The increasing drive towards thinness in western culture remains one of the most important ingredients in the mix. Our society grossly over-emphasises thinness, making it into a modern day virtue. Women grow up brainwashed into the belief that in order to be considered worthy, successful and attractive they have to be thin.
Young women seeking a sense of self-esteem, self-identity and confident femininity are more vulnerable to society's seductive messages suggesting that in order to be worthy, sexy, successful, powerful and happy, they must pursue the perfect body at all costs.
They look up to and emulate female role models for direction about how to live as a woman in our society. Today, these women are generally excessively or overly thin. This is not healthy physically or psychologically.
The media perpetuates these images, but it is also in a unique position to actually change perceptions and make a real difference through a shift in editorial policy.
A change in what they see on the pages of prestigious magazines could transform the image that young girls strive for and hopefully save some of them from the misery and tyranny of an eating disorder.
Treating Eating Disorders at Priory
Eating disorders are complex conditions and often require a number of different professionals working together to treat them. The health consequences of an ongoing eating disorder can be severe and sometimes fatal.

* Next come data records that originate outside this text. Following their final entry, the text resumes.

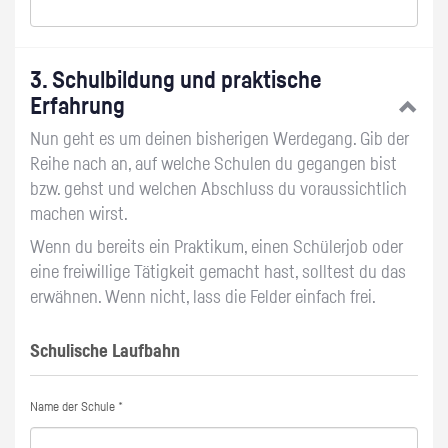
3. Schulbildung und praktische
Erfahrung
Nun geht es um deinen bisherigen Werdegang. Gib der
Reihe nach an, auf welche Schulen du gegangen bist
bzw. gehst und welchen Abschluss du voraussichtlich
machen wirst.
Wenn du bereits ein Praktikum, einen Schülerjob oder
eine freiwillige Tätigkeit gemacht hast, solltest du das
erwähnen. Wenn nicht, lass die Felder einfach frei.
Schulische Laufbahn
Name der Schule *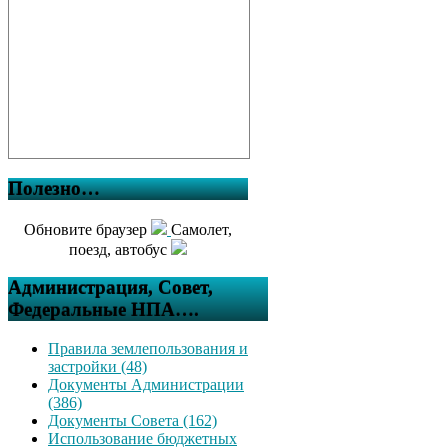
Полезно…
Обновите браузер
Самолет,
поезд, автобус
Администрация, Совет,
Федеральные НПА….
Правила землепользования и
застройки (48)
Документы Администрации
(386)
Документы Совета (162)
Использование бюджетных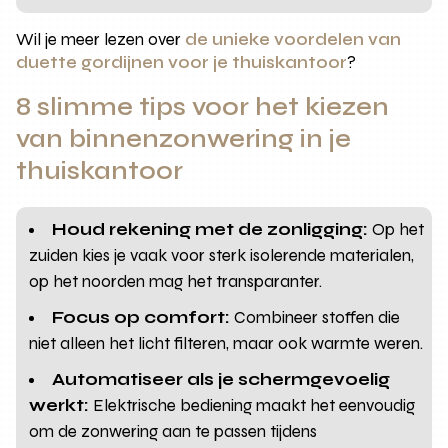
Wil je meer lezen over
de unieke voordelen van
duette gordijnen voor je thuiskantoor
?
8 slimme tips voor het kiezen
van binnenzonwering in je
thuiskantoor
Houd rekening met de zonligging:
Op het
zuiden kies je vaak voor sterk isolerende materialen,
op het noorden mag het transparanter.
Focus op comfort:
Combineer stoffen die
niet alleen het licht filteren, maar ook warmte weren.
Automatiseer als je schermgevoelig
werkt:
Elektrische bediening maakt het eenvoudig
om de zonwering aan te passen tijdens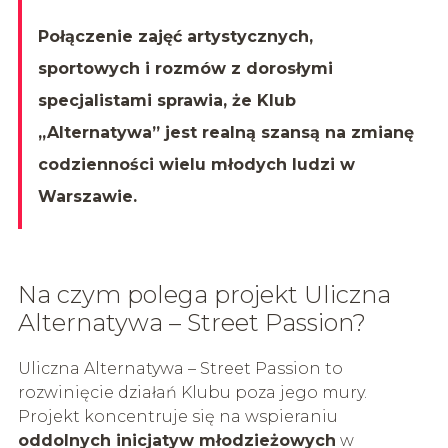
Połączenie zajęć artystycznych,
sportowych i rozmów z dorosłymi
specjalistami sprawia, że Klub
„Alternatywa” jest realną szansą na zmianę
codzienności wielu młodych ludzi w
Warszawie.
Na czym polega projekt Uliczna
Alternatywa – Street Passion?
Uliczna Alternatywa – Street Passion to
rozwinięcie działań Klubu poza jego mury.
Projekt koncentruje się na wspieraniu
oddolnych inicjatyw młodzieżowych
w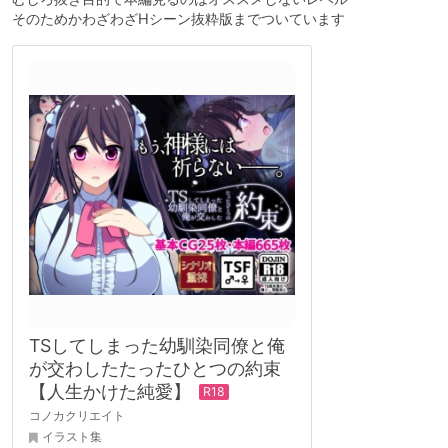
そのためかわざわざHシーン抜粋版までついています
TSしてしまった幼馴染同僚と俺
が交わしたたったひとつの約束
【人生かけた純愛】
コノカクリエイト
イラスト集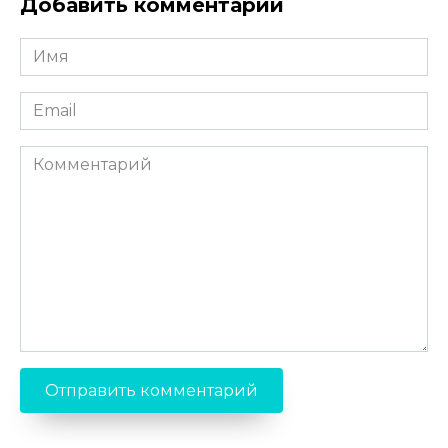
Добавить комментарий
Имя
*
Email
*
Комментарий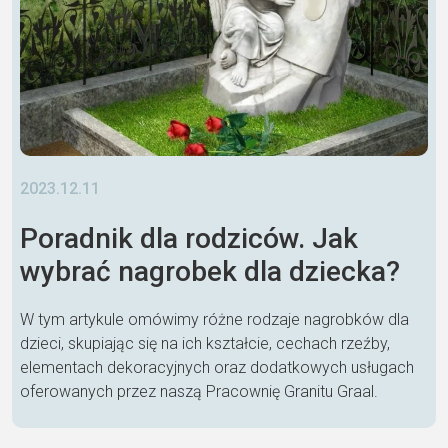
2023.12.11
Poradnik dla rodziców. Jak
wybrać nagrobek dla dziecka?
W tym artykule omówimy różne rodzaje nagrobków dla
dzieci, skupiając się na ich kształcie, cechach rzeźby,
elementach dekoracyjnych oraz dodatkowych usługach
oferowanych przez naszą Pracownię Granitu Graal.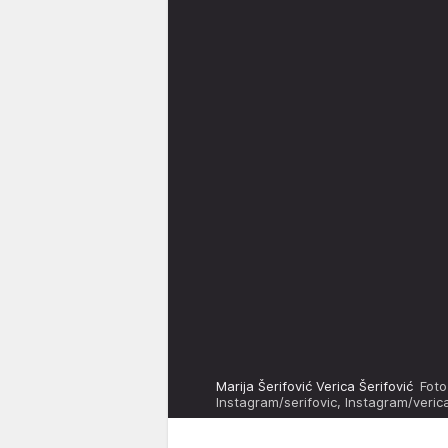
Marija Šerifović Verica Šerifović
Foto
Instagram/serifovic, Instagram/verica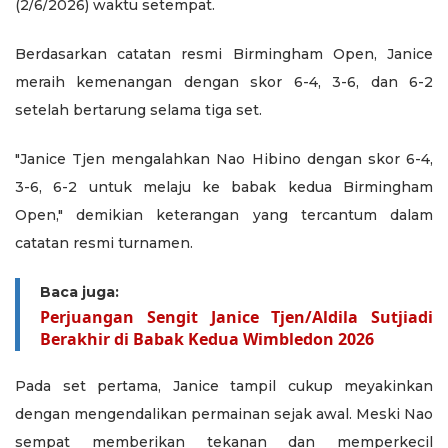
(2/6/2026) waktu setempat.
Berdasarkan catatan resmi Birmingham Open, Janice
meraih kemenangan dengan skor 6-4, 3-6, dan 6-2
setelah bertarung selama tiga set.
"Janice Tjen mengalahkan Nao Hibino dengan skor 6-4,
3-6, 6-2 untuk melaju ke babak kedua Birmingham
Open," demikian keterangan yang tercantum dalam
catatan resmi turnamen.
Baca juga:
Perjuangan Sengit Janice Tjen/Aldila Sutjiadi
Berakhir di Babak Kedua Wimbledon 2026
Pada set pertama, Janice tampil cukup meyakinkan
dengan mengendalikan permainan sejak awal. Meski Nao
sempat memberikan tekanan dan memperkecil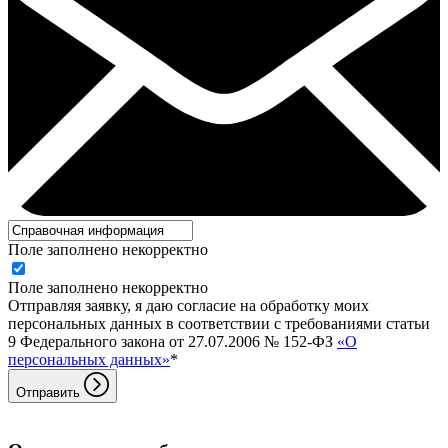
Поле заполнено некорректно
Поле заполнено некорректно
Отправляя заявку, я даю согласие на обработку моих
персональных данных в соответствии с требованиями статьи
9 Федерального закона от 27.07.2006 № 152-ФЗ
«О
персональных данных»
*
Отправить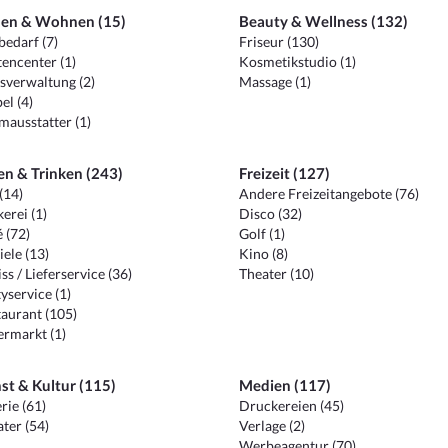
en & Wohnen (15)
Beauty & Wellness (132)
edarf (7)
Friseur (130)
encenter (1)
Kosmetikstudio (1)
sverwaltung (2)
Massage (1)
el (4)
ausstatter (1)
en & Trinken (243)
Freizeit (127)
(14)
Andere Freizeitangebote (76)
erei (1)
Disco (32)
 (72)
Golf (1)
iele (13)
Kino (8)
ss / Lieferservice (36)
Theater (10)
yservice (1)
aurant (105)
ermarkt (1)
st & Kultur (115)
Medien (117)
rie (61)
Druckereien (45)
ter (54)
Verlage (2)
Werbeagentur (70)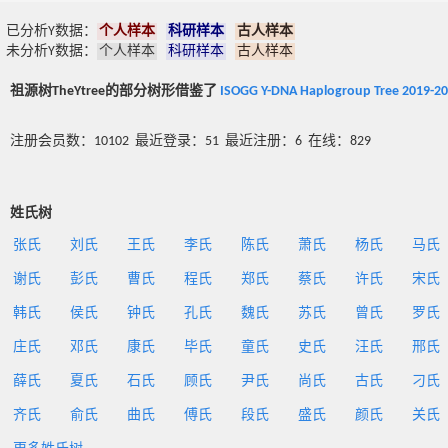
已分析Y数据：
个人样本
科研样本
古人样本
未分析Y数据：
个人样本
科研样本
古人样本
祖源树TheYtree的部分树形借鉴了
ISOGG Y-DNA Haplogroup Tree 2019-2
注册会员数：10102 最近登录：51 最近注册：6 在线：829
姓氏树
张氏
刘氏
王氏
李氏
陈氏
萧氏
杨氏
马氏
谢氏
彭氏
曹氏
程氏
郑氏
蔡氏
许氏
宋氏
韩氏
侯氏
钟氏
孔氏
魏氏
苏氏
曾氏
罗氏
庄氏
邓氏
康氏
毕氏
童氏
史氏
汪氏
邢氏
薛氏
夏氏
石氏
顾氏
尹氏
尚氏
古氏
刁氏
齐氏
俞氏
曲氏
傅氏
段氏
盛氏
颜氏
关氏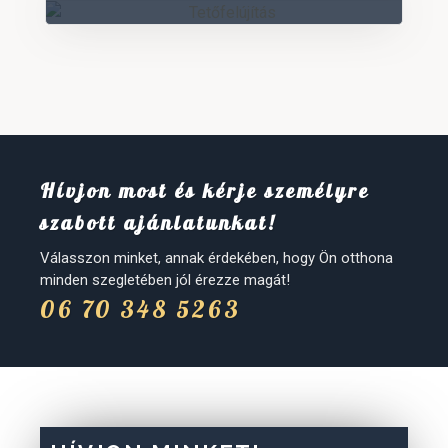
Hívjon most és kérje személyre
szabott ajánlatunkat!
Válasszon minket, annak érdekében, hogy Ön otthona
minden szegletében jól érezze magát!
06 70 348 5263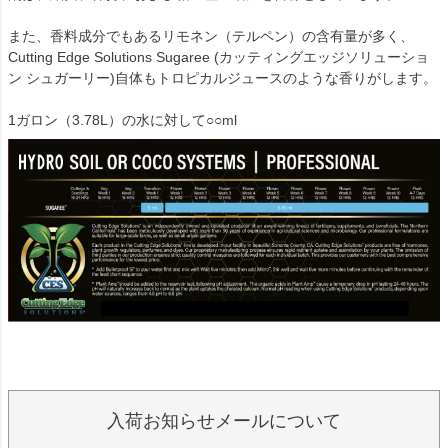
また、香料成分でもあるリモネン（テルペン）の含有量が多く、
Cutting Edge Solutions Sugaree (カッティングエッジソリューショ
ン シュガーリー)自体もトロピカルジュースのような香りがします。
1ガロン（3.78L）の水に対して○○ml
入荷お知らせメールについて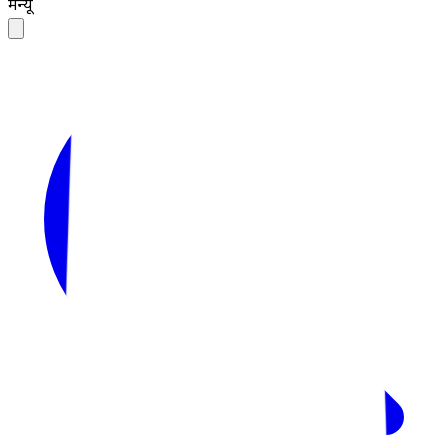
मेन्यू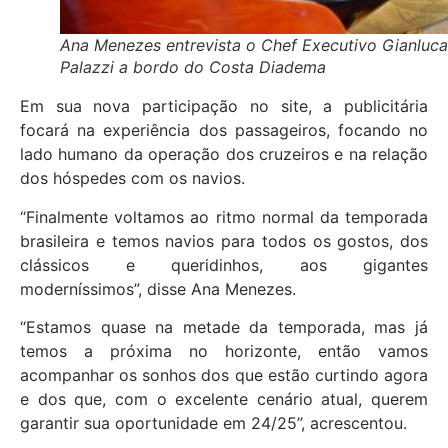
Ana Menezes entrevista o Chef Executivo Gianluca
Palazzi a bordo do Costa Diadema
Em sua nova participação no site, a publicitária
focará na experiência dos passageiros, focando no
lado humano da operação dos cruzeiros e na relação
dos hóspedes com os navios.
“Finalmente voltamos ao ritmo normal da temporada
brasileira e temos navios para todos os gostos, dos
clássicos e queridinhos, aos gigantes
moderníssimos”, disse Ana Menezes.
“Estamos quase na metade da temporada, mas já
temos a próxima no horizonte, então vamos
acompanhar os sonhos dos que estão curtindo agora
e dos que, com o excelente cenário atual, querem
garantir sua oportunidade em 24/25”, acrescentou.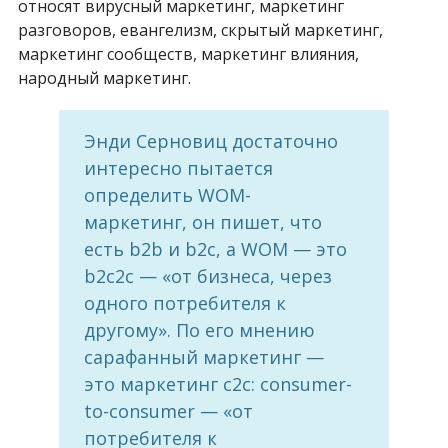
относят вирусный маркетинг, маркетинг
разговоров, евангелизм, скрытый маркетинг,
маркетинг сообществ, маркетинг влияния,
народный маркетинг.
Энди Серновиц достаточно
интересно пытается
определить WOM-
маркетинг, он пишет, что
есть b2b и b2c, а WOM — это
b2с2с — «от бизнеса, через
одного потребителя к
другому». По его мнению
сарафанный маркетинг —
это маркетинг с2с: consumer-
to-consumer — «от
потребителя к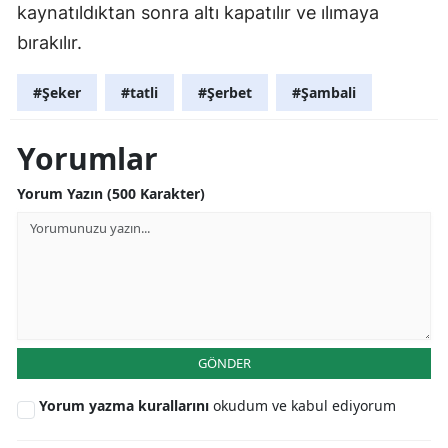
kaynatıldıktan sonra altı kapatılır ve ılımaya
bırakılır.
#Şeker
#tatli
#Şerbet
#Şambali
Yorumlar
Yorum Yazın (500 Karakter)
GÖNDER
Yorum yazma kurallarını
okudum ve kabul ediyorum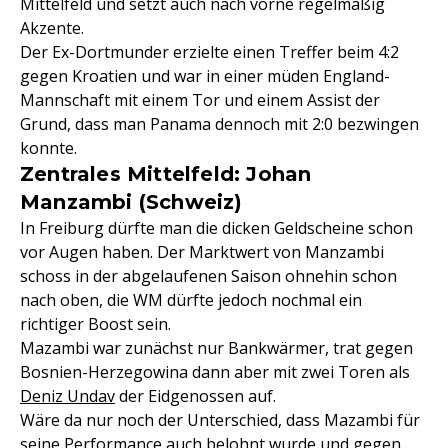
Mittelfeld und setzt auch nach vorne regelmäßig
Akzente.
Der Ex-Dortmunder erzielte einen Treffer beim 4:2
gegen Kroatien und war in einer müden England-
Mannschaft mit einem Tor und einem Assist der
Grund, dass man Panama dennoch mit 2:0 bezwingen
konnte.
Zentrales Mittelfeld: Johan
Manzambi (Schweiz)
In Freiburg dürfte man die dicken Geldscheine schon
vor Augen haben. Der Marktwert von Manzambi
schoss in der abgelaufenen Saison ohnehin schon
nach oben, die WM dürfte jedoch nochmal ein
richtiger Boost sein.
Mazambi war zunächst nur Bankwärmer, trat gegen
Bosnien-Herzegowina dann aber mit zwei Toren als
Deniz Undav
der Eidgenossen auf.
Wäre da nur noch der Unterschied, dass Mazambi für
seine Performance auch belohnt wurde und gegen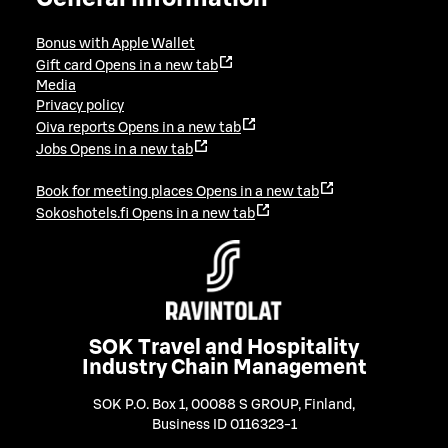
Bonus with Apple Wallet
Gift card
Opens in a new tab
Media
Privacy policy
Oiva reports
Opens in a new tab
Jobs
Opens in a new tab
Book for meeting places
Opens in a new tab
Sokoshotels.fi
Opens in a new tab
SOK Travel and Hospitality
Industry Chain Management
SOK P.O. Box 1, 00088 S GROUP, Finland
,
Business ID 0116323-1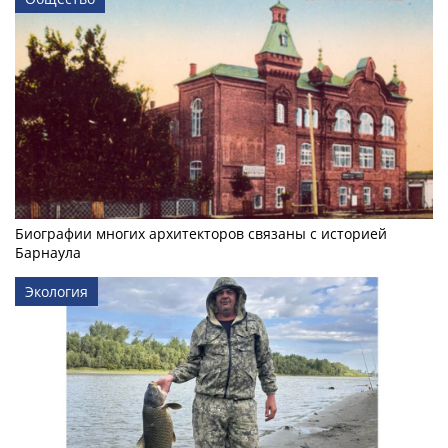
Биографии многих архитекторов связаны с историей
Барнаула
Экология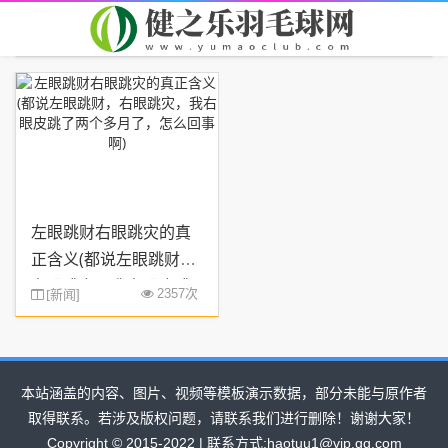
首页
您现在的位置：
> TAG信息列表 > 皮跳了
左眼跳财右眼跳灾的真
正含义(都说左眼跳财，
右眼跳灾，我右眼皮跳
[
新闻
2357次
]
了两个多月了，怎么回
事啊)
本站涵盖的内容、图片、视频等模板演示数据，部分未能与原作者
取得联系。若涉及版权问题，请联系我们进行删除！谢谢大家！
Copyright © 2015-2022 | 联系方式:haotuu1@vip.qq.com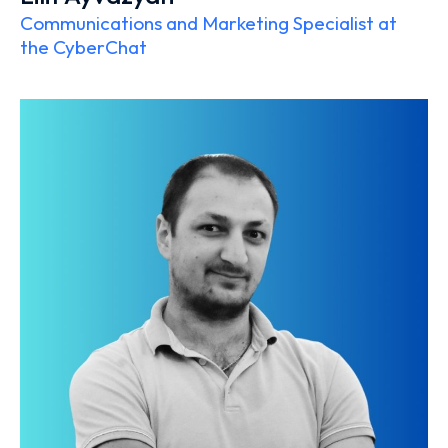
Communications and Marketing Specialist at
the CyberChat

The sooner an eating disorder diagnosis is made, the sooner treatment can begin and the greater the chances of a successful recovery.
It can be difficult for anyone to acknowledge that they have an eating disorder but professional help should always be sought as soon as possible. Anorexia needs specialist help to treat both the psychological causes and its physical effects.
Contacting a GP is often the easiest way to get help and further treatment. They may offer psychological counselling or dietary counselling, or refer the individual to a specialist for further assessment. This may lead to outpatient treatment or, if more serious, day or inpatient treatment. A full recovery from an eating disorder is highly achievable, particularly when help is sought early on and treatment is followed through a structured programme such as those offered by the Priory Group's network of hospitals nationwide. Treatment for an eating disorder can be life-changing but in an ideal world, where success and beauty are not measured by how thin an individual looks, weight and food issues would not be so prevalent.